Since 2020, investments have more than doubled, according to BloombergNEF’s annual report, published today. But the total is still only 37% of what’s required annually to keep the world on track for net zero by 2050.
“Annual clean spend needs to average $5.6 trillion between 2025 and 2030…a 168% increase from 2024’s figure,” the report found.
Additionally, growth slowed down compared to previous years, to just 10.7% in 2024 — versus between 24% and 29% in each of the three previous years.
A divide between established and emerging sectors
Some sectors have been faring better than others.
Electric transport and renewable energy — at $757 billion and $728 billion respectively — and power grids, at $390 billion, all set new records, accounting for 90% of the total investment. That said, while electrified transportation is the largest investment category, it’s also the one that has the most ground to make up. In order to reach 2050 targets, investments in the sector should total $3 trillion for the rest of this decade, BNEF found.
Meanwhile, energy storage saw a 36% growth, reaching $53.9 billion.
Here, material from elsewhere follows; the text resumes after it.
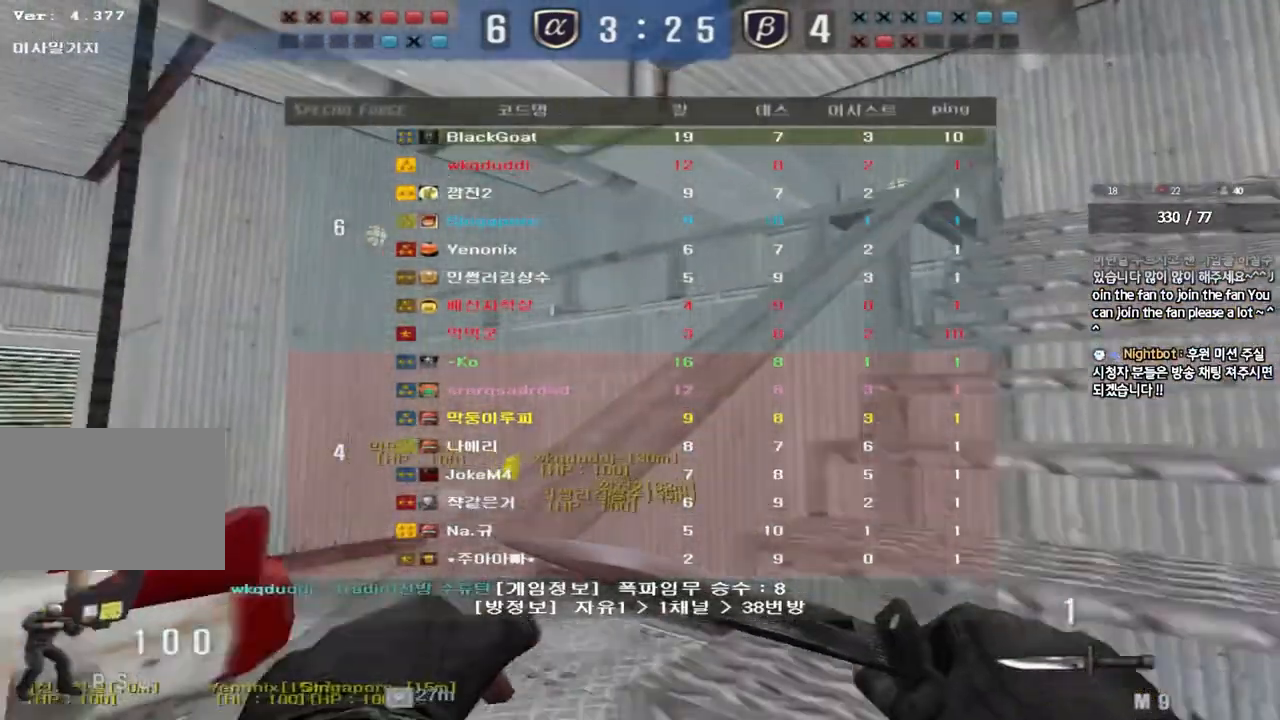
{"keys": ["d", "tab", "w"], "events": []}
However, just this week, the U.S. Solar Energy Industries Association made public an aggressive goal for storage deployment: 700 gigawatt-hours on the grid by 2030, or 55% higher than most current forecasts.
These are all mature sectors, with de-risked, proven technologies, and well-established and scalable business models. On the emerging technologies front, though, things are less rosy.
“Emerging” sectors — clean industry, electrified heat, clean shipping, hydrogen, carbon capture, and nuclear — together attracted only 7% of the $2 trillion, or $154 billion. And the group actually saw a decline in investment of over 20% since 2023.
Nuclear investment specifically remained flat at $34.2 billion, despite the enthusiasm over artificial intelligence’s need for clean firm power — and the resulting talk of a potential nuclear resurgence. Investments in hydrogen declined by more than 40%, and investments in carbon capture technologies declined by half.
China’s continued, and renewed, dominance
This time last year, China was investing more in energy transition technologies than any other economy in the world — but nonetheless the gap between China and the West was narrowing. That’s not the case anymore.
The country accounted “for two-thirds of the global increase seen last year,” with $818 billion in investments, more than double the $338 billion of the US, and a 20% year-on-year growth.
“Normalizing for the size of economy gives the same result, with mainland China’s investment equivalent to 4.5% of its GDP — a much higher share than the EU-27 (2.0%), the US (1.2%),” the report notes.
Given that 2023’s narrowing of the investment gap between China and the rest of the world was driven largely by incentives provided by the Inflation Reduction Act, President Donald Trump’s pause on deploying IRA funds is likely to be a blow to the U.S. industry’s prospects, at least in the short term. China, in comparison, shows no signs of slowing down.